Yes. The £90,000 threshold applies to your combined gross turnover from all platforms, not to each platform separately. Add the gross figures from every earnings summary together when you check where you stand.

For most drivers, no. The 2026 VAT rule change was about the platforms, not about you, and did not change any driver's VAT position. Uber outside London did change its own contracts to an agent model in January 2026, but you still only register for VAT if your turnover passes £90,000, and most drivers stay below that.

For most private hire drivers it does not help, because you would be charging VAT on fares to passengers who cannot reclaim it. It can suit some businesses with large reclaimable purchases. It is worth checking on your own numbers before deciding.
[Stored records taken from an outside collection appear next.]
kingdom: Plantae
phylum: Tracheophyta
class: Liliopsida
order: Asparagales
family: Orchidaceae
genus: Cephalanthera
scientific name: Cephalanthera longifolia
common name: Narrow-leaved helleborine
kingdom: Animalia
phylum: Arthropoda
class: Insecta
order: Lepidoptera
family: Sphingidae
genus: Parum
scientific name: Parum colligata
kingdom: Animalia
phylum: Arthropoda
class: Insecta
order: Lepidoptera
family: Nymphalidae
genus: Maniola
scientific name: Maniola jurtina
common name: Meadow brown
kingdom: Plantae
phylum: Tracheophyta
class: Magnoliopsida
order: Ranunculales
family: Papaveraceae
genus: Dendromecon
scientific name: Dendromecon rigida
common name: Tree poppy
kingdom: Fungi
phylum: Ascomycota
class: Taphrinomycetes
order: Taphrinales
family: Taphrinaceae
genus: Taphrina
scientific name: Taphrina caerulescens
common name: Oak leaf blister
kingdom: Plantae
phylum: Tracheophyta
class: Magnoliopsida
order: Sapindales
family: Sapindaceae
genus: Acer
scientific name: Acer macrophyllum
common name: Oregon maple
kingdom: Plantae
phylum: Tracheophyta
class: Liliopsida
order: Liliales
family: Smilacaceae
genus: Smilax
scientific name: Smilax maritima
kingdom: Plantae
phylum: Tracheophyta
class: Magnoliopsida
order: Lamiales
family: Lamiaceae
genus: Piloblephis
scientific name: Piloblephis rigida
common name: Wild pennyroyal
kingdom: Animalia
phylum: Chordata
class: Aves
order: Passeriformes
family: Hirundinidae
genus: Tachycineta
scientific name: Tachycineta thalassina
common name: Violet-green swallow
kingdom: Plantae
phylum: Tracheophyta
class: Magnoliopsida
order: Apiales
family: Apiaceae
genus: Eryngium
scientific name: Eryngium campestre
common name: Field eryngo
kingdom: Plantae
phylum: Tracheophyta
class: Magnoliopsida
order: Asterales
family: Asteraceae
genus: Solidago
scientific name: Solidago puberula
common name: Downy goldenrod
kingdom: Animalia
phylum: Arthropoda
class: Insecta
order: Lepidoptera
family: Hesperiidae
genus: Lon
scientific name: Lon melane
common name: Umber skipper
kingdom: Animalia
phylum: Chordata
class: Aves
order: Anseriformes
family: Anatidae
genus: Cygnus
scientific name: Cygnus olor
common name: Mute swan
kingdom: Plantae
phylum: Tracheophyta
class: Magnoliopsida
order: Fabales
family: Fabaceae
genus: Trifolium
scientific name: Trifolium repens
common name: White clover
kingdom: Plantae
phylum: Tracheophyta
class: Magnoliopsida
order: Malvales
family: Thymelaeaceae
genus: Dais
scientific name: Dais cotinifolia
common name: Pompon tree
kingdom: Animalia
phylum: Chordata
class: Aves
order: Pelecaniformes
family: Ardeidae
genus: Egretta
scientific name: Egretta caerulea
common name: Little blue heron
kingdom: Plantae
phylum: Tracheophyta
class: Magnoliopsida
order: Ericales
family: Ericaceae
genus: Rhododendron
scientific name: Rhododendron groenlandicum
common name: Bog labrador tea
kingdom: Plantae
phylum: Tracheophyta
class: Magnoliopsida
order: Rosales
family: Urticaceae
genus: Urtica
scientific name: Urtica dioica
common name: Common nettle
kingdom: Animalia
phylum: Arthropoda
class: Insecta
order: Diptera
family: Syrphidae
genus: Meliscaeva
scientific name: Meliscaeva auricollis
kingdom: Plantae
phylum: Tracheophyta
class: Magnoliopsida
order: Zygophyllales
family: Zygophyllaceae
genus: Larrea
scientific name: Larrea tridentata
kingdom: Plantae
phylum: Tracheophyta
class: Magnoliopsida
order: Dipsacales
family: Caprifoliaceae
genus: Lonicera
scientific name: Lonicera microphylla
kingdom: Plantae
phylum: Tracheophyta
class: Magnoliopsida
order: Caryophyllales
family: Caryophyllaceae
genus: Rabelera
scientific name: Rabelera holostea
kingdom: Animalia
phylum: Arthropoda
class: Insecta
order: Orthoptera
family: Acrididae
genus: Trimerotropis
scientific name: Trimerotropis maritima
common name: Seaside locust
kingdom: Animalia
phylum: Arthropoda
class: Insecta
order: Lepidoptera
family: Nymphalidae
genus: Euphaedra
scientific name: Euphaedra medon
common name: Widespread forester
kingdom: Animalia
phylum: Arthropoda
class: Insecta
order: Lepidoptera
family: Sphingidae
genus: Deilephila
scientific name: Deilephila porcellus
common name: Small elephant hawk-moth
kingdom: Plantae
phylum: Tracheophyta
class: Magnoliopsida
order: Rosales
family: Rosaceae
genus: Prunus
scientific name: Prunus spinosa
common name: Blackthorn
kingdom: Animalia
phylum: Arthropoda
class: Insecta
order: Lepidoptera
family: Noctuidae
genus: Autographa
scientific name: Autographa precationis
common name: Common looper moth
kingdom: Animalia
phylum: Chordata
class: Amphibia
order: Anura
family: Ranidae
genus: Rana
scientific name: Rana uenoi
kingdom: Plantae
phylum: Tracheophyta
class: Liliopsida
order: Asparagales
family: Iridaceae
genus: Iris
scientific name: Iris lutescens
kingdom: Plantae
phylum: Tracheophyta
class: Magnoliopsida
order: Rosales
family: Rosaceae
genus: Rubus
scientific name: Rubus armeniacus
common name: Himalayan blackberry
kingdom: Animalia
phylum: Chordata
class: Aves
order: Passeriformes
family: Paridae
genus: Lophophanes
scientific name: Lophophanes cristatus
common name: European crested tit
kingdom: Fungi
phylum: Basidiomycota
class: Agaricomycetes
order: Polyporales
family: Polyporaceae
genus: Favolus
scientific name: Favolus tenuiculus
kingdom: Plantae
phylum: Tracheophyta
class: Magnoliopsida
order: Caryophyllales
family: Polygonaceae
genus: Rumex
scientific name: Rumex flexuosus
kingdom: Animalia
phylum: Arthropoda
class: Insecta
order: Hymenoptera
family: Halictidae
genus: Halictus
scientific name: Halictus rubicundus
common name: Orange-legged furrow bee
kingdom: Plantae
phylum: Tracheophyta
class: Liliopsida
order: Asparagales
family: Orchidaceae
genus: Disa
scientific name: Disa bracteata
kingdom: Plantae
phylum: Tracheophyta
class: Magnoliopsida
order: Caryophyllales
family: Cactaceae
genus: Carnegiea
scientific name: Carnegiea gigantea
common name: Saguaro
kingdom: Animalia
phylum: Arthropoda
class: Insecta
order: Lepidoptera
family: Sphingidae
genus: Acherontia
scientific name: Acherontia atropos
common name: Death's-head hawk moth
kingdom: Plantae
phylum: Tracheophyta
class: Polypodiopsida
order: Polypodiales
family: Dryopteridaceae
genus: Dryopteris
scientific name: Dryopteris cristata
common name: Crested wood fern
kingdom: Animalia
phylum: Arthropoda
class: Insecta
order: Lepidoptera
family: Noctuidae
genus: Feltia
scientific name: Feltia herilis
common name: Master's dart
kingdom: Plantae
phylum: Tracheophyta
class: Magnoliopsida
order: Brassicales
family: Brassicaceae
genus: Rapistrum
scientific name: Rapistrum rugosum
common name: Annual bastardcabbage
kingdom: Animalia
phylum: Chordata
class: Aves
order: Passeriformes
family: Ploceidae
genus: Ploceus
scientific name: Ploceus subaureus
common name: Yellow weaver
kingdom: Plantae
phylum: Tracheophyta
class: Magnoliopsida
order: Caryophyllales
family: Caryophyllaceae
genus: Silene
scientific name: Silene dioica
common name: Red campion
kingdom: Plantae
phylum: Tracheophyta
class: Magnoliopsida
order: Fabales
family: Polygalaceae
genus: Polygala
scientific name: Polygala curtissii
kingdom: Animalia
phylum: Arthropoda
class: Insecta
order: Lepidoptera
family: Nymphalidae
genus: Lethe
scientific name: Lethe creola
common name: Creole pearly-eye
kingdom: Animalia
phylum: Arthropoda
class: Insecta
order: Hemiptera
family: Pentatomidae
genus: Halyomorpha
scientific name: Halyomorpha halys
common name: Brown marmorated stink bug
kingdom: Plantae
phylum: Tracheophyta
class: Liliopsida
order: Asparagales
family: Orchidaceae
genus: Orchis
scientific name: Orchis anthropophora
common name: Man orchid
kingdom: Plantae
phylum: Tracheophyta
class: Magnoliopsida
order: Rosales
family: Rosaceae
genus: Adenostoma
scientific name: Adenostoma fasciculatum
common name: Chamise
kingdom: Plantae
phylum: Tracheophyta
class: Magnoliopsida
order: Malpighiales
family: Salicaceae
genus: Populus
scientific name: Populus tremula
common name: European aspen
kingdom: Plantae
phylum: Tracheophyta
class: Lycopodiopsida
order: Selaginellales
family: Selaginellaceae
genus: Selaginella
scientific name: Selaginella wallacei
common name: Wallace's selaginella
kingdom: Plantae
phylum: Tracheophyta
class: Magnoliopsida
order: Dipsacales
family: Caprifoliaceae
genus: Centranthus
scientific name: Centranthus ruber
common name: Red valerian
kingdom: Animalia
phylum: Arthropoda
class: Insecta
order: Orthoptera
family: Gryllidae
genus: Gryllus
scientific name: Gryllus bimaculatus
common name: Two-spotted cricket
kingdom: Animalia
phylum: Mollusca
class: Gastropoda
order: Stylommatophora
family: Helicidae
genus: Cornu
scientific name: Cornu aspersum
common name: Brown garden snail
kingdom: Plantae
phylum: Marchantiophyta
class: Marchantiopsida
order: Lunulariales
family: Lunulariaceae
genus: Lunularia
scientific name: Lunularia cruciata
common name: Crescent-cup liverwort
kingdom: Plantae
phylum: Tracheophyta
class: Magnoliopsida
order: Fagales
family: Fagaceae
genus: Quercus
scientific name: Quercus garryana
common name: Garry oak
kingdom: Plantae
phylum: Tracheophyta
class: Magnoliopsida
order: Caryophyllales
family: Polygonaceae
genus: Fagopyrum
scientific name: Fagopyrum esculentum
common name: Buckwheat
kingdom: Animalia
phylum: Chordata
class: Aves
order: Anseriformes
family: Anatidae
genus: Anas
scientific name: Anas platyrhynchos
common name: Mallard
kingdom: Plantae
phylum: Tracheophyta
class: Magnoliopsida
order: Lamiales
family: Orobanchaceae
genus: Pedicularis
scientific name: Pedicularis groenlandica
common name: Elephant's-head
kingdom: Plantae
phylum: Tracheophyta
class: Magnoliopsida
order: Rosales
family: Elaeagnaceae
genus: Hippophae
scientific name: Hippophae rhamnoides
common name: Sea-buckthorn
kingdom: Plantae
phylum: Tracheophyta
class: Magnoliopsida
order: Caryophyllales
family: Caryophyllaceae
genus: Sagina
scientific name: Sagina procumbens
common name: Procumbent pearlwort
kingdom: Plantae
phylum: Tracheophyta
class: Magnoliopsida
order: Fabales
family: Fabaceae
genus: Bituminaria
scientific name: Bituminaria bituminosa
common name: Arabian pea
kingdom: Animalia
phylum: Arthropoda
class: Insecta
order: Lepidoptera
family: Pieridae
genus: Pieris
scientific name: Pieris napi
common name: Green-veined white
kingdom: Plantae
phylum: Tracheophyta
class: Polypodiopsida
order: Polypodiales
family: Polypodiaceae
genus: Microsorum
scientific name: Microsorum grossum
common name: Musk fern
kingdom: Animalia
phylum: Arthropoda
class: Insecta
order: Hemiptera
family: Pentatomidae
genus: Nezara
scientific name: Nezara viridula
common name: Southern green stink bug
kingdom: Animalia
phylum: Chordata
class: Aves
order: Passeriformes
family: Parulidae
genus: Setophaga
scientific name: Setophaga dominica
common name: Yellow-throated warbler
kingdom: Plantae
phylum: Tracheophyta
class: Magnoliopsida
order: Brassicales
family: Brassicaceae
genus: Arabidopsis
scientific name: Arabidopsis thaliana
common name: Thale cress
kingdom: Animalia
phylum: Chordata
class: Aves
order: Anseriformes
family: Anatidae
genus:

HMRC can backdate your registration to the date you should have registered and ask for the VAT on fares from that point, even though you never charged it to passengers. That is why it pays to track your rolling turnover and get advice before you reach the threshold, not after.

This page explains the VAT position for private hire drivers in general terms. The treatment that applies to you depends on which platform you drive for, whether you drive in London or elsewhere, and the exact terms of your own contract. The rules here are a simplified version of a more detailed set of tests. Do not rely on this page alone to decide whether to register. Check your own circumstances, or take advice, before you act.